Но лось вовсе не был домашним. Он был настоящим диким лесным зверем. Правда, добрым, потому что еще не знал и не помнил обиды. Конечно, разлуку тоже можно отнести к числу обид. Но кто тот враг, который разлучил его с мамой-лосихой? Он ведь не знал, что этим врагом было время. Пришло время, и лосиха-мама, в отличие от мам людей, для которых время не властно над родительскими чувствами, оставила и забыла его. Все, что надо было для жизни, она дала ему: быстрые ноги, крепкие зубы, чуткие уши, меховую шкуру. Научила нехитрой лесной премудрости: добывать корм, а он — вот он, зимой и летом одним цветом — зеленый. Зимой разгреб снег крепким копытом — и стриги зубами-ножницами травку-муравку, набивай живот. Голодно — можно невеличку-осинку обглодать. Горька, а вкусна. Летом, куда ни ступишь, везде лосю скатерть-самобранка. Ну чего лосихе его за собой водить? Оставила и забыла.
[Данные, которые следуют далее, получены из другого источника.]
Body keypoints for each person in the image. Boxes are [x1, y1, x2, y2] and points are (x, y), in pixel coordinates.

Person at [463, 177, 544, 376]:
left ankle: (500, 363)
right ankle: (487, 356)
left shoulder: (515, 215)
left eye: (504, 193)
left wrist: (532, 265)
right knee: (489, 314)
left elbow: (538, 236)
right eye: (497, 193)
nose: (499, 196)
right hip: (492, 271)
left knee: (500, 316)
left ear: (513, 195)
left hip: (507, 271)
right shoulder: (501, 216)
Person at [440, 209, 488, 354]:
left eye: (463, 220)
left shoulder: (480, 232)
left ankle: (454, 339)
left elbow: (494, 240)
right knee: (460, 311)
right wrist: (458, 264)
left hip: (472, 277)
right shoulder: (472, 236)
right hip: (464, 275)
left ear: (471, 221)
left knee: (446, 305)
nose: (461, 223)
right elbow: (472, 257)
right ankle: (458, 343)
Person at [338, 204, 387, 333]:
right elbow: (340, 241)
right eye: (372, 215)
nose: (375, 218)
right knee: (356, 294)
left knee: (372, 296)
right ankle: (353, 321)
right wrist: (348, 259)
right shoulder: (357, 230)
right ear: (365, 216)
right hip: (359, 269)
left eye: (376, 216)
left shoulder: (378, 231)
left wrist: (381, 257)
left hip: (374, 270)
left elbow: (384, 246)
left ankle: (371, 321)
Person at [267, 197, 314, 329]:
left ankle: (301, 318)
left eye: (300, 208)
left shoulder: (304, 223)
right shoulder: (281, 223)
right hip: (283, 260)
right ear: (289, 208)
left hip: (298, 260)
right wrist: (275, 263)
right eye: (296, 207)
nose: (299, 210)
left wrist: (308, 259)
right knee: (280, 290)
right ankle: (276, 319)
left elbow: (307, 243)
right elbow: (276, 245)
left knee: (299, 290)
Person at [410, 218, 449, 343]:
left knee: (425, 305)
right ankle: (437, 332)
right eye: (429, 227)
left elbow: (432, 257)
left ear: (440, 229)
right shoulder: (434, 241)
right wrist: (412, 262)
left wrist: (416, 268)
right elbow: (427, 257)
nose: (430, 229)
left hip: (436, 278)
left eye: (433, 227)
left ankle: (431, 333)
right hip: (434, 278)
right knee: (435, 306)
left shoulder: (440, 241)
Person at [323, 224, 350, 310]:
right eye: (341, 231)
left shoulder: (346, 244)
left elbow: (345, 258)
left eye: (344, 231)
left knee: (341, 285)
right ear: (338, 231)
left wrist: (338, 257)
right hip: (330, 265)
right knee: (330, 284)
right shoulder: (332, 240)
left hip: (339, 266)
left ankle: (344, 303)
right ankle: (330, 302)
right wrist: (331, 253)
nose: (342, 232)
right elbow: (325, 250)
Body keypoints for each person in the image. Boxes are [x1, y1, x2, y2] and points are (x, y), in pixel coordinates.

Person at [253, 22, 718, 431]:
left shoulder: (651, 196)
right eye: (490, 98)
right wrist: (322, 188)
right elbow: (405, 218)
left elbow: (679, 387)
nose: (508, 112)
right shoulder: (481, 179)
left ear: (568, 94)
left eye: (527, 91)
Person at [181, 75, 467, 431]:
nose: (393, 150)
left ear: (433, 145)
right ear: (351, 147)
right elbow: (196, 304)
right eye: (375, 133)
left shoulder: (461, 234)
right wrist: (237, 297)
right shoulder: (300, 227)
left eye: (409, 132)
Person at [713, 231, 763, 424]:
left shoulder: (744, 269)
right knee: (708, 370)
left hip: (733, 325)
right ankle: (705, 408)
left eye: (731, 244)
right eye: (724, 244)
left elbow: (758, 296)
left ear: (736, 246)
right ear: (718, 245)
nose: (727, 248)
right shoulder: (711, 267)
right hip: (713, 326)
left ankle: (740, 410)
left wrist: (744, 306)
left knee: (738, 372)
А лось не сразу ее забыл. Приходил на то место, где она его покинула, и долго стоял немой, прислушиваясь: не позовет ли? Потом, тихонько постонав, уходил: голод не тетка, любую беду заставит забыть.
Шло время, и он все реже и реже приходил на место разлуки. А потом и вовсе перестал приходить, забыв, для чего это нужно. Правда, иногда он вспоминал маму, но только во сне, когда возвращалось детство. Однако, проснувшись, тут же забывал то, что видел: животные никогда не помнят своих снов. Оставшись один, он не пропал. С такими ногами! С такими ушами! С такими зубами! При такой скатерти-самобранке! Жил припеваючи, не страша никого и сам никого не страшась. В тех лесах, где обитал лось, у него не было врагов ни среди людей, ни среди зверей. Но все, даже самое интересное, самое вкусное, рано или поздно приедается. Лосю наскучило мыкаться в родном лесу, и он, подгоняемый хворостиной любопытства, отправился в другие края.
Его путь был отмечен веселой хроникой в газетах тех городов и районных центров, через которые проходил лось. «Лось-рыболов». Это, когда, выйдя на берег озера, через которое переплывал, он, на страх рыбакам, разбежавшимся при виде «водяного», выволок сеть, полную скользких, как мыло, карасей.